Today's walk took me up over Beaucatcher ridge from East End (the parking lot of the city school board on Mountain Road), down into Kennilworth, around the ridge's southern nose, and finally back up the western side of the ridge into East End. For anyone unfamiliar with Asheville, East End is historically one of Asheville's African-American neighborhoods, largely demolished by so-called urban renewal, reduced to a fraction of its former self. Kennilworth is one of the city's older, more affluent, and largely white neighborhoods.
I was never more aware than during today's walk of Asheville's geographic and demographic variations: a working class neighborhood made of tiny box houses and trim, crew-cut lawns would suddenly give way to Tudor houses and dense gardens and old, storied trees, and around the corner, small bungalows and even a couple log cabins.

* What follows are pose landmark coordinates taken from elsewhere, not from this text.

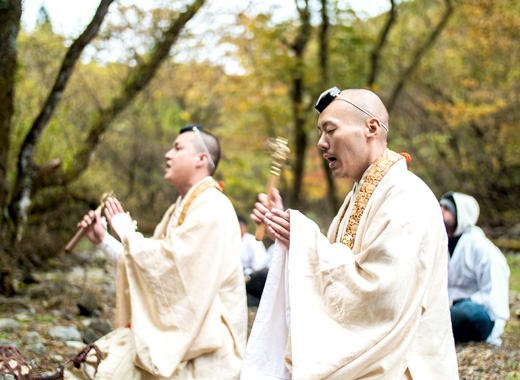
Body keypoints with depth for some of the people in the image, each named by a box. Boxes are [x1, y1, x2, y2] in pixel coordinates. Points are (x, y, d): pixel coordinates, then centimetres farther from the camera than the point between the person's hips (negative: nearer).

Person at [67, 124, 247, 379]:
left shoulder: (211, 208, -13)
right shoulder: (180, 209, 18)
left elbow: (170, 264, -22)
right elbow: (152, 260, 19)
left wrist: (126, 233, -9)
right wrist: (103, 240, 14)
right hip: (173, 327, 9)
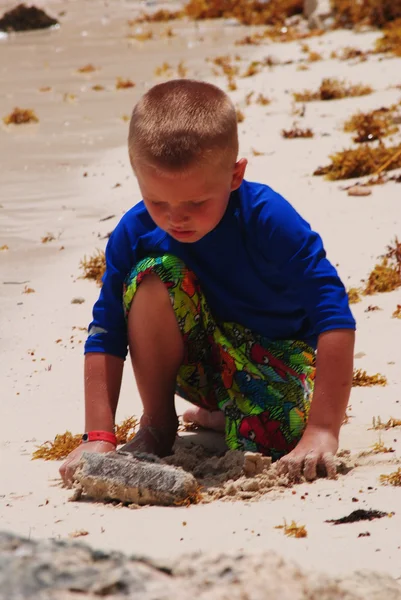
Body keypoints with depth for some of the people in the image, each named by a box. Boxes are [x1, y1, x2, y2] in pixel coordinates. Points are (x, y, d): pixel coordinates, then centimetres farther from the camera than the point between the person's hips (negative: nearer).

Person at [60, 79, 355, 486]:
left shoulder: (269, 221, -28)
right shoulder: (134, 234, -19)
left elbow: (335, 319, -30)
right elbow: (105, 337, -14)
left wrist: (322, 433, -36)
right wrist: (99, 437, -24)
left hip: (276, 358, -2)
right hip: (197, 358, 2)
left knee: (266, 440, -35)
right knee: (154, 274, -28)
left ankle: (219, 414, 6)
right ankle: (157, 424, -7)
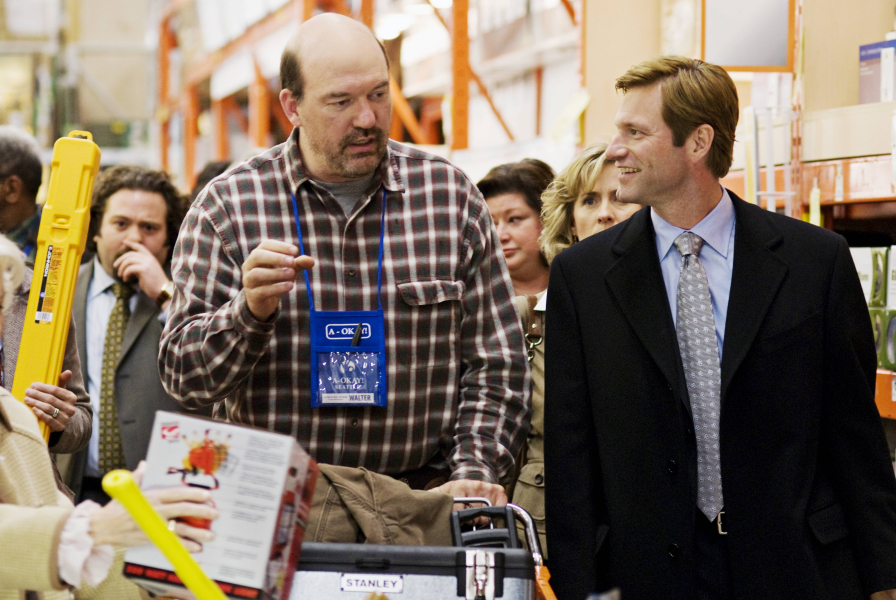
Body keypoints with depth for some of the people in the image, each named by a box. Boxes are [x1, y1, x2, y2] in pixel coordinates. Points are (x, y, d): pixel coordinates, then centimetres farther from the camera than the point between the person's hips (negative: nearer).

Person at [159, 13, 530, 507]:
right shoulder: (229, 204, 3)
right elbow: (181, 375, 2)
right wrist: (249, 312, -16)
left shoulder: (449, 194, 8)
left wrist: (474, 475, -5)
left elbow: (495, 366, 9)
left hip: (421, 498, 1)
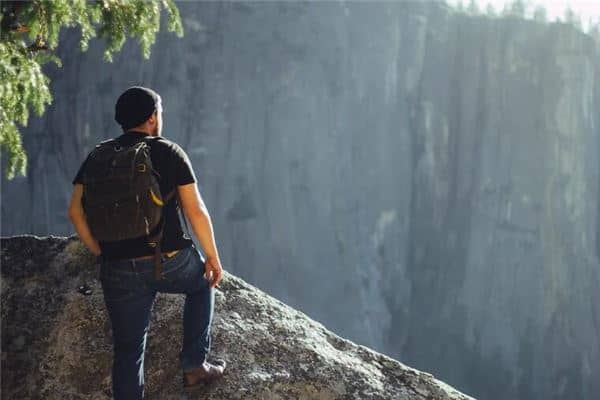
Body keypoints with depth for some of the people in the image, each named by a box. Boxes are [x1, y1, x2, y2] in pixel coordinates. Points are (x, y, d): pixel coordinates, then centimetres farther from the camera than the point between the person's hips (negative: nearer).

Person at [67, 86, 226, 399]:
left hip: (119, 271, 2)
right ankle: (194, 365, 25)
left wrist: (103, 254, 11)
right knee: (203, 283, 30)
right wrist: (212, 255, 6)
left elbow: (76, 212, 0)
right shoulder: (169, 153, -2)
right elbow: (195, 211, -6)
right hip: (170, 264, -2)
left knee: (128, 350, 10)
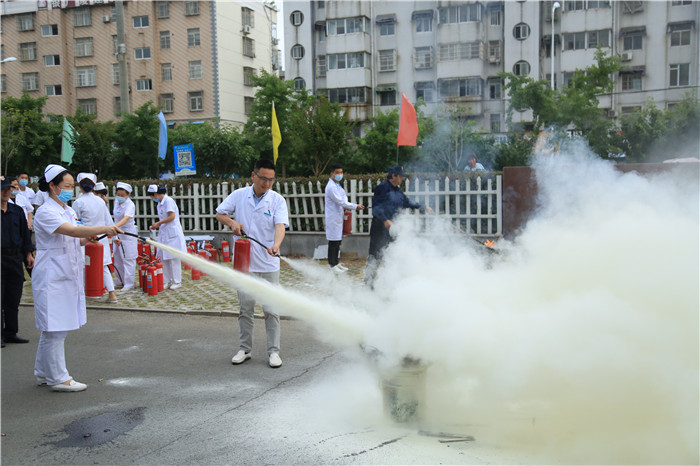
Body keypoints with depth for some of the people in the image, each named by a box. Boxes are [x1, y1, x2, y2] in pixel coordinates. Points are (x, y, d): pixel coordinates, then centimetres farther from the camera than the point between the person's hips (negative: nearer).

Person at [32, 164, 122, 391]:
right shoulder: (45, 213, -15)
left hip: (68, 275, 9)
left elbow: (77, 240, 20)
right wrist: (104, 228, -37)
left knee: (52, 329, 15)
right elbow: (72, 230, -30)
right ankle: (57, 378, 5)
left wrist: (90, 236, 0)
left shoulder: (68, 210, 13)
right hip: (52, 277, -9)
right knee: (55, 328, -3)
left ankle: (43, 373, 26)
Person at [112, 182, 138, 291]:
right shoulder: (116, 201, 4)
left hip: (128, 234, -8)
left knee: (128, 259, -7)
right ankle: (120, 282, 25)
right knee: (117, 258, 13)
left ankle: (129, 284, -3)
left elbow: (126, 218, -36)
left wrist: (115, 226, -51)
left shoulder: (130, 205, -19)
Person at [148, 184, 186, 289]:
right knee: (164, 258, 7)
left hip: (172, 234, -9)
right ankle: (166, 281, 13)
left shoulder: (168, 201, -11)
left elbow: (172, 217, -18)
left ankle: (177, 281, 4)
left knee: (174, 258, -3)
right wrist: (157, 226, 8)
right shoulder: (160, 204, 17)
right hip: (164, 234, 9)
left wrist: (158, 223, -12)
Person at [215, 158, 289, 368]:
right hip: (244, 262, 2)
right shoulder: (238, 195, 2)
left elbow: (280, 225, -17)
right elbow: (219, 213, 12)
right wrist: (232, 223, -9)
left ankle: (273, 351, 12)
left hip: (269, 264, -1)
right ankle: (244, 349, 23)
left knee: (271, 309, 3)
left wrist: (276, 244, -37)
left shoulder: (277, 200, -4)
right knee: (245, 308, 10)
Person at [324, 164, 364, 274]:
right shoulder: (331, 187, -16)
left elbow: (342, 199, 23)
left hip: (339, 217, 10)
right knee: (333, 242, -5)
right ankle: (332, 265, 2)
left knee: (338, 241, 14)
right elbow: (340, 201, -21)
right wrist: (355, 207, -19)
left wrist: (345, 208, 1)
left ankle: (336, 263, 23)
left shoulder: (337, 185, 17)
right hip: (333, 218, -10)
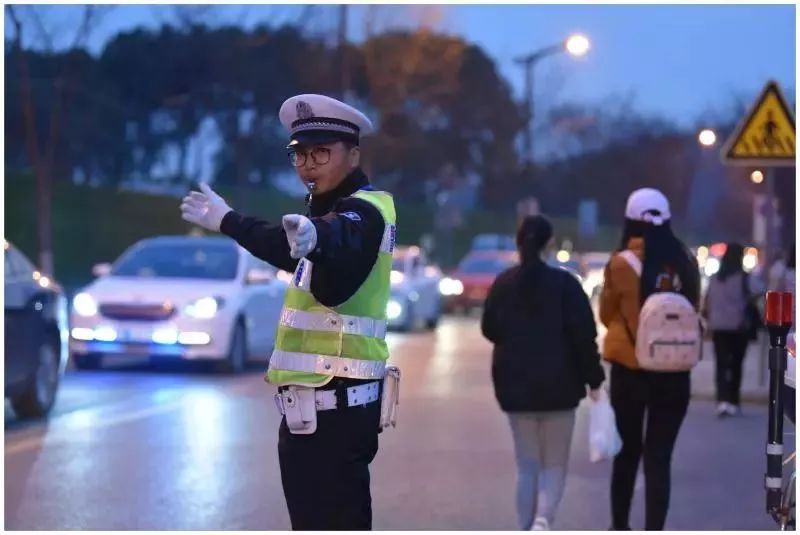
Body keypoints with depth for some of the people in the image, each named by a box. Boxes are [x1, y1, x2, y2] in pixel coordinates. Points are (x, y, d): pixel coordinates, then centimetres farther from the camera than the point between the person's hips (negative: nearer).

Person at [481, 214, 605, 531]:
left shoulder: (503, 284, 1)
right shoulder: (564, 283, -9)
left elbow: (490, 330, 11)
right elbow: (584, 335, -11)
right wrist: (593, 379, -3)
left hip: (515, 386, 3)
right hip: (558, 386, -3)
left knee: (527, 466, 12)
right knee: (554, 465, 6)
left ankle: (528, 530, 10)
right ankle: (543, 520, -18)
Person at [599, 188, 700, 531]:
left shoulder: (622, 263, -10)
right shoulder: (686, 262, -2)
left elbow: (606, 315, 1)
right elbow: (693, 310, 11)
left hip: (629, 370, -1)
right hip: (674, 373, 1)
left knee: (627, 452, 16)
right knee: (659, 458, 3)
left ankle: (620, 528, 27)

Likewise, crowded development on one street would end, and then I might have been walking along a forest lane. It gave me goosebumps to see this variety so close to city center.
The variation won't last. Not all of it, anyway: I came upon builders in the forests developing dense gated communities on once green slopes above town. Like Tolkien's Ents, the woods seemed threatened as I walked through them. Of course, that perspective expresses a bias for a particular scenario, one that preserves trees. There are other biases. Put another way, development on the slopes seemed assured.